◆ **WHAT YOU ARE ASKED TO DO**: Only some lines are wanted. Transcribe, exactly, the lines below from the line with "micrograph of neoplastic" up to and including the line with "non-Hodgkin's type, Low".

<<<<

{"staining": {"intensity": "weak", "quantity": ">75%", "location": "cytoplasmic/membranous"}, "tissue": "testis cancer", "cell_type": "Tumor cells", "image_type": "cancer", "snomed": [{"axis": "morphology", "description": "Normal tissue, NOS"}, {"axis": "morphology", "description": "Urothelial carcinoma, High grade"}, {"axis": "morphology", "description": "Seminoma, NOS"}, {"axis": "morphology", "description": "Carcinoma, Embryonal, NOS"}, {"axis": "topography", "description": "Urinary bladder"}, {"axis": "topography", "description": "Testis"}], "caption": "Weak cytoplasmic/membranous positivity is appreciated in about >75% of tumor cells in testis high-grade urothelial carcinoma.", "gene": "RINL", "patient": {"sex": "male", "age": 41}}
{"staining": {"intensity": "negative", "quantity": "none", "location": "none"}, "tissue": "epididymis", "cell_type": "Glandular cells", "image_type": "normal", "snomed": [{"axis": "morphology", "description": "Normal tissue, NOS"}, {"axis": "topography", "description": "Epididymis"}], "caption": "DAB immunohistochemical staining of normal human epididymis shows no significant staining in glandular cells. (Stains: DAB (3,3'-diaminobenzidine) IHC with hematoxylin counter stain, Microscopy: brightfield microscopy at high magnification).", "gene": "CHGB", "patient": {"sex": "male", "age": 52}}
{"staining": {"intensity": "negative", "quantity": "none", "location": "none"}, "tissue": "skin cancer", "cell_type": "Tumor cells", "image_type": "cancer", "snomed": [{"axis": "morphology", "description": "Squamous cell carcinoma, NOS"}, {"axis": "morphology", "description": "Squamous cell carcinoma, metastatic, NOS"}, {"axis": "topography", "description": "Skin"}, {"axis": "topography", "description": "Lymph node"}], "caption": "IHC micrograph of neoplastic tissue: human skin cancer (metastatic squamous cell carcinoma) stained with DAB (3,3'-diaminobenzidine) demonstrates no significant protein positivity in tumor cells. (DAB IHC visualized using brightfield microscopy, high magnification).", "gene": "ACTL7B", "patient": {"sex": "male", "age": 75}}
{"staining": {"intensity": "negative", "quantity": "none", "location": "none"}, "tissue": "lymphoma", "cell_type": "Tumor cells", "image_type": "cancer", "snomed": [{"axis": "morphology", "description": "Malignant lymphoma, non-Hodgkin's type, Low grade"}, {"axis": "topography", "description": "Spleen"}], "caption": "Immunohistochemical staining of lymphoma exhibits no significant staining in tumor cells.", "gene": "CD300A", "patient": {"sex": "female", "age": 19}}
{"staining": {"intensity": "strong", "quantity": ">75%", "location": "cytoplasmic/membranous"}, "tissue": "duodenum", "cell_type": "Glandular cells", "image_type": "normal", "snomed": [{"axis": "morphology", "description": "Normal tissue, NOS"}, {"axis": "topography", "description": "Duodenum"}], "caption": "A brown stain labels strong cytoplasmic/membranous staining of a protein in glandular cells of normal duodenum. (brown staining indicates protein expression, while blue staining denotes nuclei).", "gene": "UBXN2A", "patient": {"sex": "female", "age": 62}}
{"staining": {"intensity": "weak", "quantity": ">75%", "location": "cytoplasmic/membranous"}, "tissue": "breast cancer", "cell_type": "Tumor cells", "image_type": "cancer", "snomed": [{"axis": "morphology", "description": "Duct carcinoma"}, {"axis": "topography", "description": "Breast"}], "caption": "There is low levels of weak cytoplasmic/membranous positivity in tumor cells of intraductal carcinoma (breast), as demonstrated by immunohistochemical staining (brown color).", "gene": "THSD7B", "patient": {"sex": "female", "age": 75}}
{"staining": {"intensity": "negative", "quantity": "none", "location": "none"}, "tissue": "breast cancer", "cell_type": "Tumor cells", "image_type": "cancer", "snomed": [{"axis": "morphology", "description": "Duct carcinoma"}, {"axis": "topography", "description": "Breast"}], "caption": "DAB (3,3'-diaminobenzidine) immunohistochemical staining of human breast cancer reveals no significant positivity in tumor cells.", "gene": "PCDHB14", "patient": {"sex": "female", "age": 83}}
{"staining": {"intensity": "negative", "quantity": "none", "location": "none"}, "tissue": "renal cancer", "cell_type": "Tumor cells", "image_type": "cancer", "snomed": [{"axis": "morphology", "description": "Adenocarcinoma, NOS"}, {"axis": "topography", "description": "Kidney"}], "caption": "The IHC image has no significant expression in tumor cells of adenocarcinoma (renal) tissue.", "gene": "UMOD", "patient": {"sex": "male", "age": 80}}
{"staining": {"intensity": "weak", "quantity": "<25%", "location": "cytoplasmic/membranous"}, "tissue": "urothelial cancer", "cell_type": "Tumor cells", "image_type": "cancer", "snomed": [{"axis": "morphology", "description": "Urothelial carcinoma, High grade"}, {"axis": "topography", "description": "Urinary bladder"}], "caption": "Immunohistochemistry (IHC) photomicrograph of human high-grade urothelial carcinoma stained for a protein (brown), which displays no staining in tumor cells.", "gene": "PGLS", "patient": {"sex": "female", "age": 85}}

>>>>

◆ **YOUR SOLUTION**:
{"staining": {"intensity": "negative", "quantity": "none", "location": "none"}, "tissue": "skin cancer", "cell_type": "Tumor cells", "image_type": "cancer", "snomed": [{"axis": "morphology", "description": "Squamous cell carcinoma, NOS"}, {"axis": "morphology", "description": "Squamous cell carcinoma, metastatic, NOS"}, {"axis": "topography", "description": "Skin"}, {"axis": "topography", "description": "Lymph node"}], "caption": "IHC micrograph of neoplastic tissue: human skin cancer (metastatic squamous cell carcinoma) stained with DAB (3,3'-diaminobenzidine) demonstrates no significant protein positivity in tumor cells. (DAB IHC visualized using brightfield microscopy, high magnification).", "gene": "ACTL7B", "patient": {"sex": "male", "age": 75}}
{"staining": {"intensity": "negative", "quantity": "none", "location": "none"}, "tissue": "lymphoma", "cell_type": "Tumor cells", "image_type": "cancer", "snomed": [{"axis": "morphology", "description": "Malignant lymphoma, non-Hodgkin's type, Low grade"}, {"axis": "topography", "description": "Spleen"}], "caption": "Immunohistochemical staining of lymphoma exhibits no significant staining in tumor cells.", "gene": "CD300A", "patient": {"sex": "female", "age": 19}}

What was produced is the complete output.